The OpenAI Whisper model is an encoder-decoder Transformer that can transcribe audio into text in 57 languages. Additionally, it offers translation services from those languages to English, producing English-only output. Furthermore, it creates transcripts with enhanced readability.
OpenAI Whisper model in Azure OpenAI service
Azure OpenAI Service enables developers to run OpenAI’s Whisper model in Azure, mirroring the OpenAI Whisper API in features and functionality, including transcription and translation capabilities.
The Whisper model's REST APIs for transcription and translation are available from the Azure OpenAI Service portal.
Users of Azure AI Speech can leverage OpenAI’s Whisper model in conjunction with the Azure AI Speech batch transcription API. This enables customers to easily transcribe large volumes of audio content at scale.

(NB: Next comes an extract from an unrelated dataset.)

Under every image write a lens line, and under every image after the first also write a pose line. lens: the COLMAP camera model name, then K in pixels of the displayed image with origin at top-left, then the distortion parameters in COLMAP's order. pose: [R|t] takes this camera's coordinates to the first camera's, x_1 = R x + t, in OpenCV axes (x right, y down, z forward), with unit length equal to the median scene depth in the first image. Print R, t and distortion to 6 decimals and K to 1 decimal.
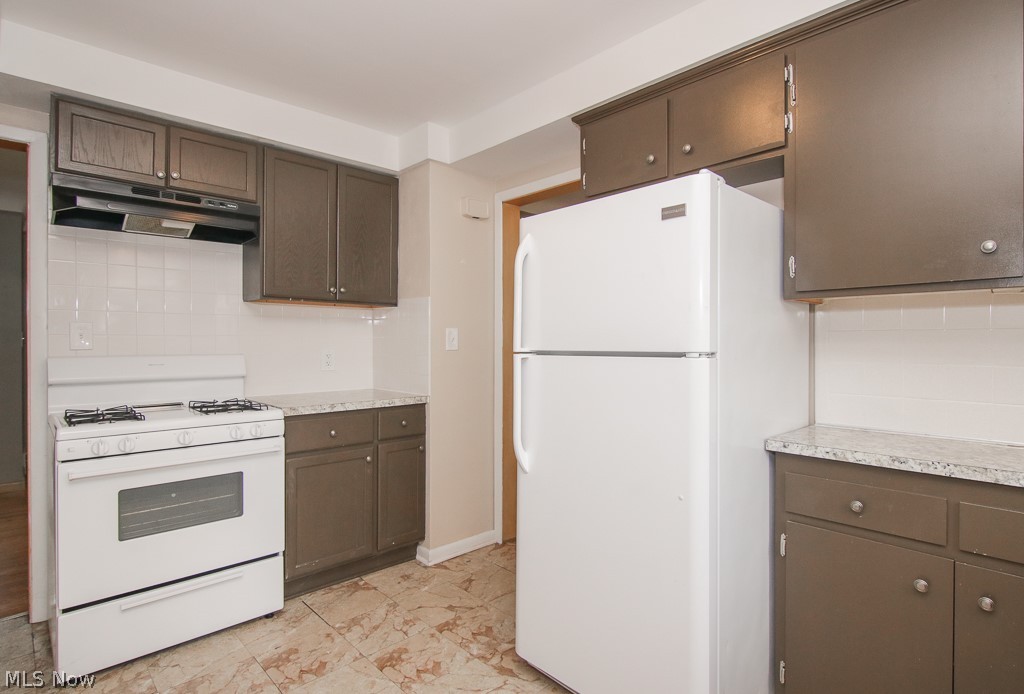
lens RADIAL K [[535.6, 0, 525.6], [0, 535.6, 341.6], [0, 0, 1]] dist [0.012326, -0.000073]
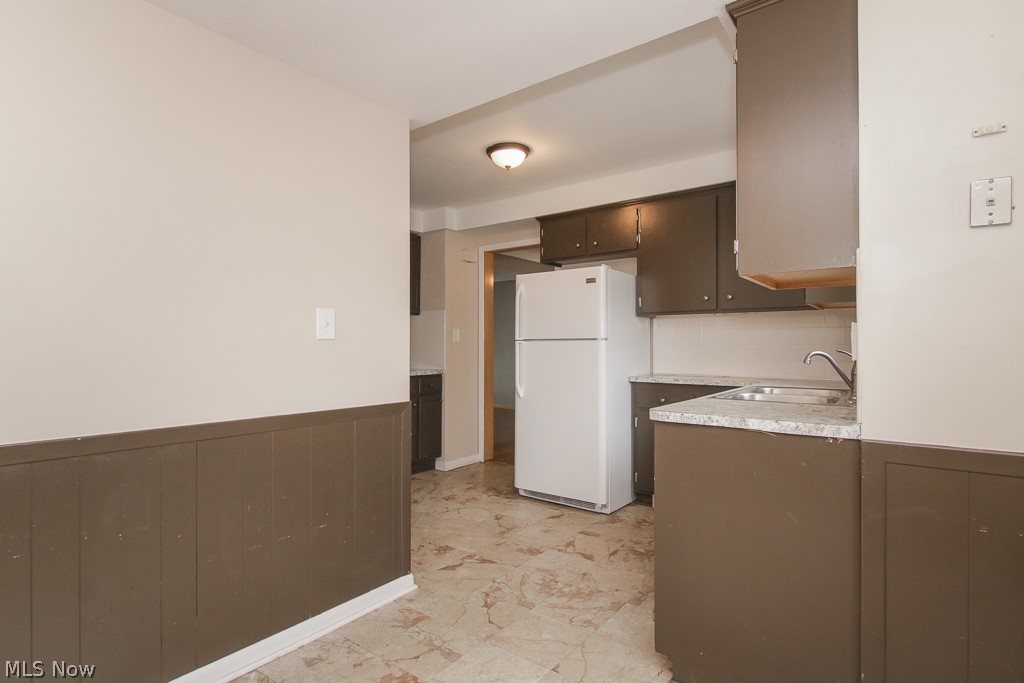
lens RADIAL K [[515.5, 0, 513.3], [0, 515.5, 333.7], [0, 0, 1]] dist [-0.001956, -0.000916]
pose [[0.989123, 0.002209, 0.147074, -0.290008], [0.000575, 0.999821, -0.018885, 0.029060], [-0.147090, 0.018764, 0.988945, -0.873036]]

This capability is particularly useful for processing extensive collections of audio data stored within the Azure platform.
Users of Whisper in Azure AI Speech benefit from existing features including async processing, speaker diarization, customization (available soon), and larger file sizes.
Large file sizes: Azure AI Speech enhances Whisper transcription by enabling files up to 1GB in size and the ability to process large amounts of files by allowing you to batch up to 1000 files in a single request.
Time stamps: Using Azure AI Speech, the recognition result includes word-level timestamps, providing the ability to identify where in the audio each word is spoken.
Speaker diarization: This is another beneficial feature of Azure AI Speech that identifies individual speakers in an audio file and labels their speech segments. This feature allows customers to distinguish between speakers, accurately transcribe their words, and create a more organized and structured transcription of audio files.
Customization/Finetuning (available soon): The Custom Speech capability in Azure Speech allows customers to finetune Whisper on their own data to improve recognition accuracy and consistency.
In Speech Studio you can find both the Whisper Model in Azure OpenAI Service try-out as well as the Batch speech to text try-out that now includes the Whisper model.
Speech to text try-outs and tools in Speech Studio:
The Batch speech to text try-out allows you to compare the output of the Whisper model side by side with an Azure Speech model as a quick initial evaluation of which model may work better for your specific scenario.
Comparing Whisper to Azure Speech model in the Batch speech to text try-out:
The Whisper model is a great addition to the broad portfolio of capabilities the Azure AI Speech Service offers. We are looking forward to seeing the innovative ways in which developers will take advantage of this new offering to improve business productivity and to delight users.